Saturday, March 17, 2012

Life is Cruel and Conflicted at “Cairo Station”

A lonely sexually repressed obsessive newspaper vendor played by director Youssef Chahine longs for the country life and a sultry vixen who sells American Coca Cola to passengers at an urban train station. It’s an existential nightmare that doesn’t end well.

This is the premise for Chahines 1958 Egyptian film triumph “Cairo Station” which is not what you expect in a Middle East film. Chahine must have studied European masters of neo realism of the 1940s to craft a troubling mix of desperation as seen through shadows and light.

The newspaper vendor and women who sell soft drinks to middle class travelers at the depot are central to the drama that pits traditional Muslim beliefs against decadent western capitalism. Workers shed your chains preaches a union organizer who offers hope to those oppressed by their bosses. Women are used and physically abused with sex and sadism an underlying theme.
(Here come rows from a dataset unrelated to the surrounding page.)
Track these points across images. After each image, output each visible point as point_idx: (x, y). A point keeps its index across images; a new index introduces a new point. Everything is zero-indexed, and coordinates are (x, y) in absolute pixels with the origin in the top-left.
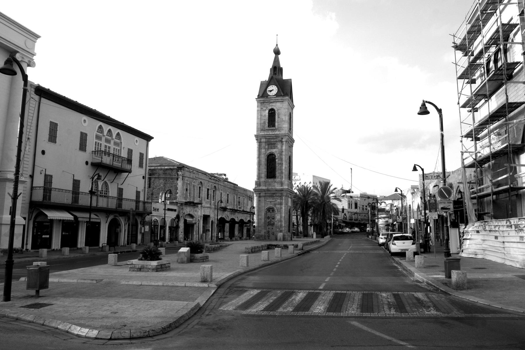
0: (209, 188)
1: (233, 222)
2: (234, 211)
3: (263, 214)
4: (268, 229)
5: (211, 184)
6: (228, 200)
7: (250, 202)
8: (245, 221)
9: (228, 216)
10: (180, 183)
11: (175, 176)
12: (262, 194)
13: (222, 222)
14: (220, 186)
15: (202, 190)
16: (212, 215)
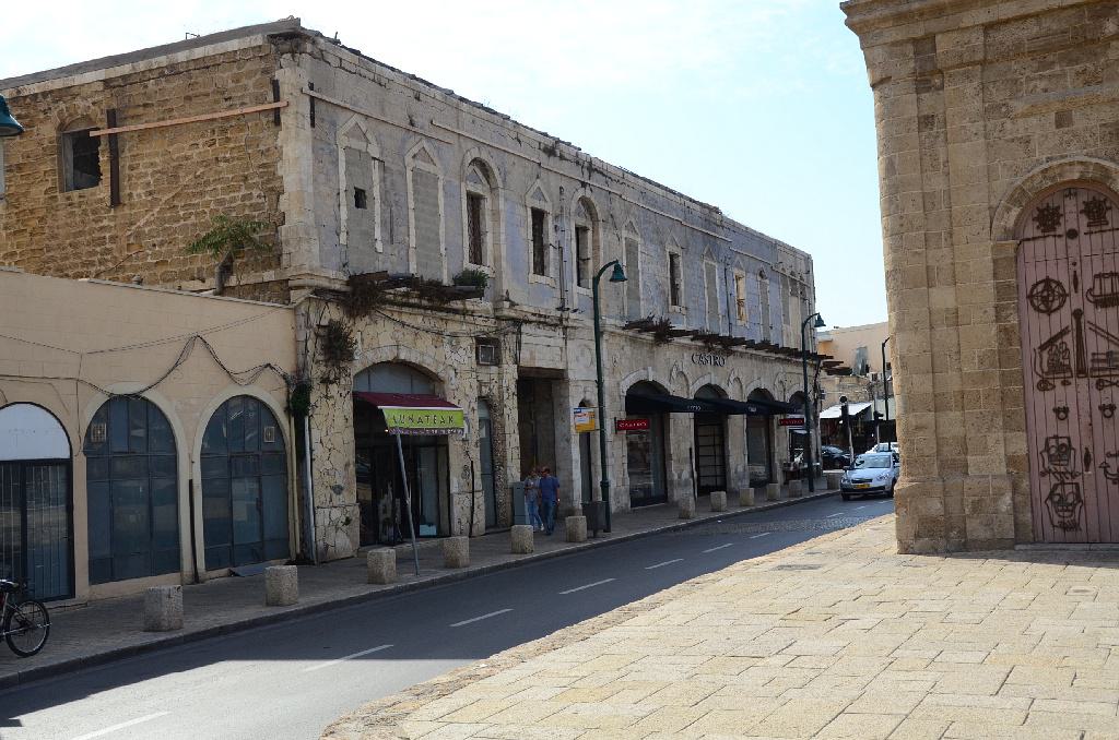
0: (547, 207)
1: (712, 409)
2: (717, 345)
3: (979, 258)
4: (1047, 426)
5: (555, 182)
6: (675, 287)
7: (794, 302)
8: (778, 396)
9: (680, 372)
10: (295, 150)
11: (259, 100)
12: (943, 44)
13: (648, 404)
14: (617, 204)
15: (496, 214)
16: (580, 372)
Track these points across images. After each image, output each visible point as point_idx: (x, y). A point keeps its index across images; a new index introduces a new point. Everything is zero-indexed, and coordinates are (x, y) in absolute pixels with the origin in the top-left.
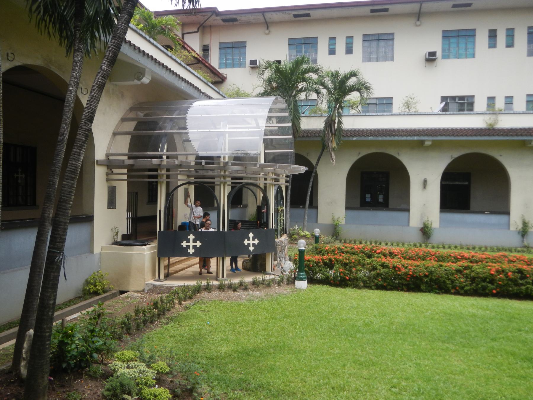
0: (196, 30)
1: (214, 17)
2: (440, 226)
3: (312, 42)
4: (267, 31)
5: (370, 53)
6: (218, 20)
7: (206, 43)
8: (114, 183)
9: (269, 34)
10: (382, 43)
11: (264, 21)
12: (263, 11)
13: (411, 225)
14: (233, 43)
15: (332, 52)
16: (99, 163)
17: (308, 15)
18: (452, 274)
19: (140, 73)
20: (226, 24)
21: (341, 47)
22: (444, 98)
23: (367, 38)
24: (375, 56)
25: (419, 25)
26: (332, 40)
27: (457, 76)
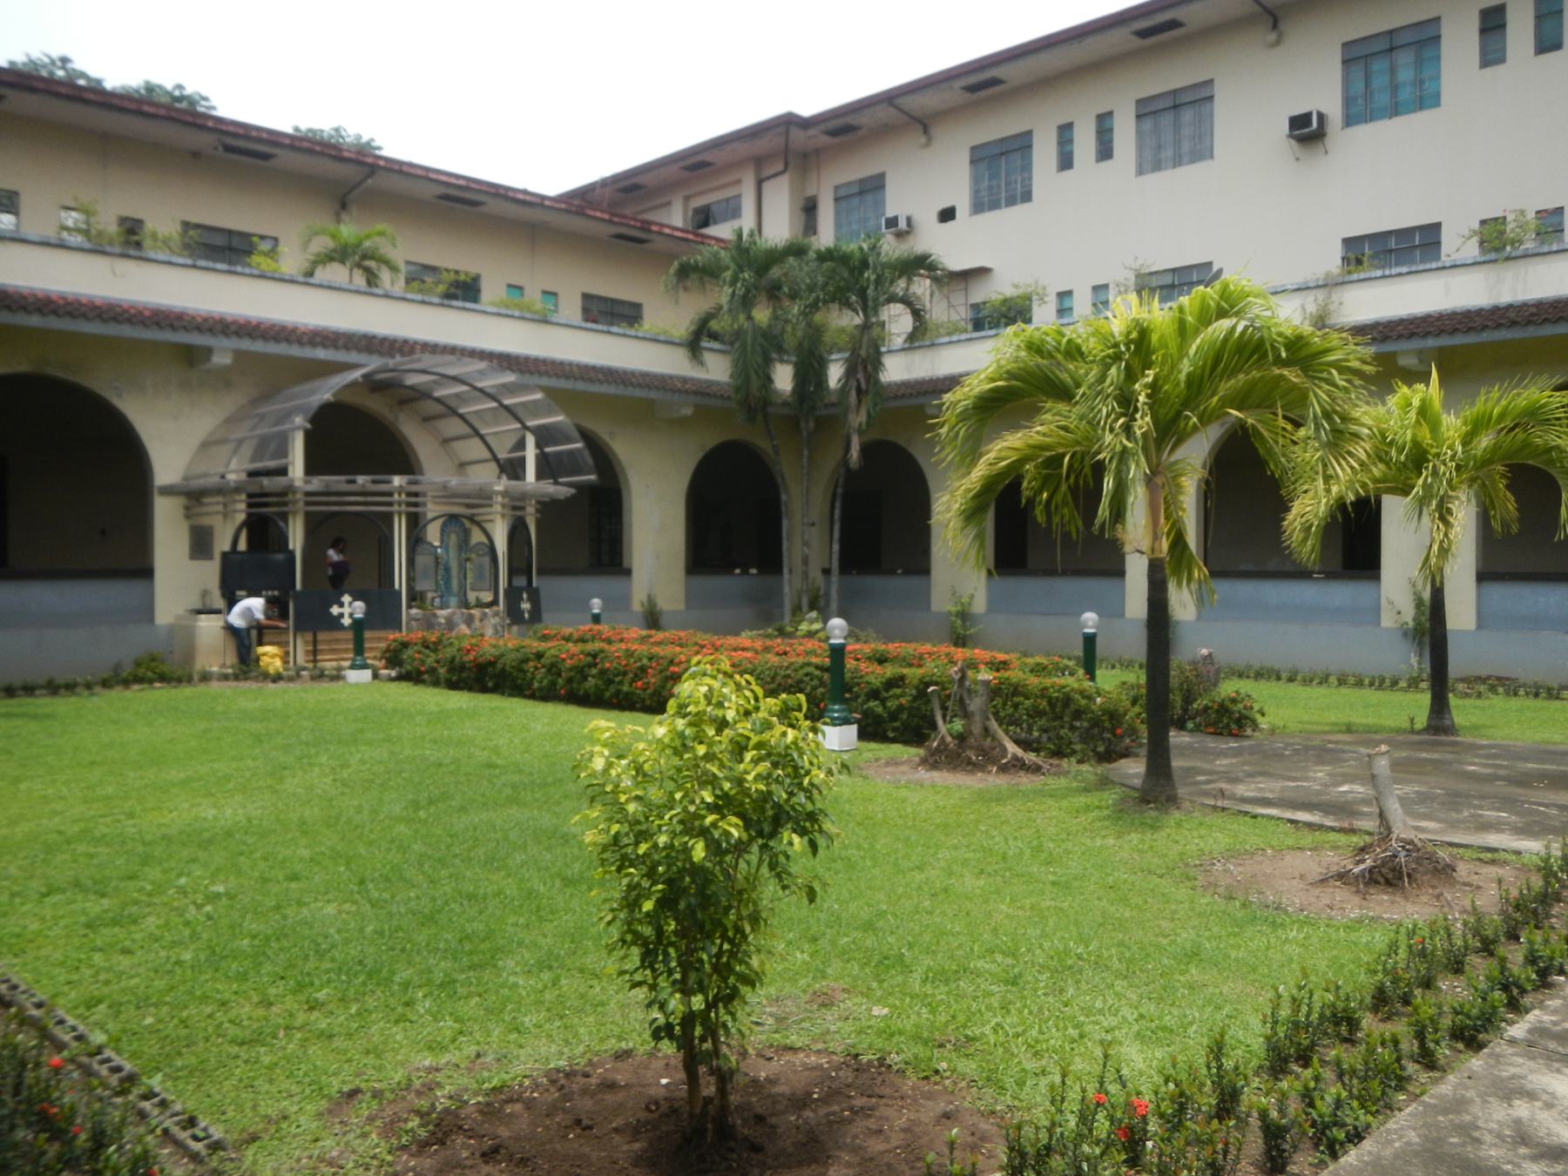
0: (781, 167)
1: (797, 136)
2: (1199, 618)
3: (1021, 145)
4: (923, 140)
5: (1159, 147)
6: (819, 138)
7: (810, 192)
8: (206, 521)
9: (928, 144)
10: (1187, 115)
11: (906, 118)
12: (889, 98)
13: (1128, 614)
14: (861, 181)
15: (1066, 162)
16: (168, 491)
17: (995, 82)
18: (526, 661)
19: (209, 351)
20: (837, 140)
21: (1085, 143)
22: (1349, 243)
23: (1147, 110)
24: (1168, 153)
25: (1278, 43)
26: (1065, 131)
27: (1392, 171)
Against the backdrop of a billboard with a voluptuous woman, men gather on the public square to face Mecca for their daily prayers, not a hospitable setting for the devout. We are not far from pagan Western influences in the depot when we see on the wall a poster advertising the sexy 1953 Hollywood movie “Niagara” with Marilyn Monroe.

Beyond the depot, Chahine offers a glimpse of Cairo’s urban possibilities teaming with hope and poverty with western jazz making us forget we are in the Middle East. (“Cairo Station” is available on DVD with subtitles).

1 comment:

Dave Zarkin said...

Minneapolis movie professor says Chahine is gay which helps explain scene where middle aged man is cruising handsome younger man. Scandalous!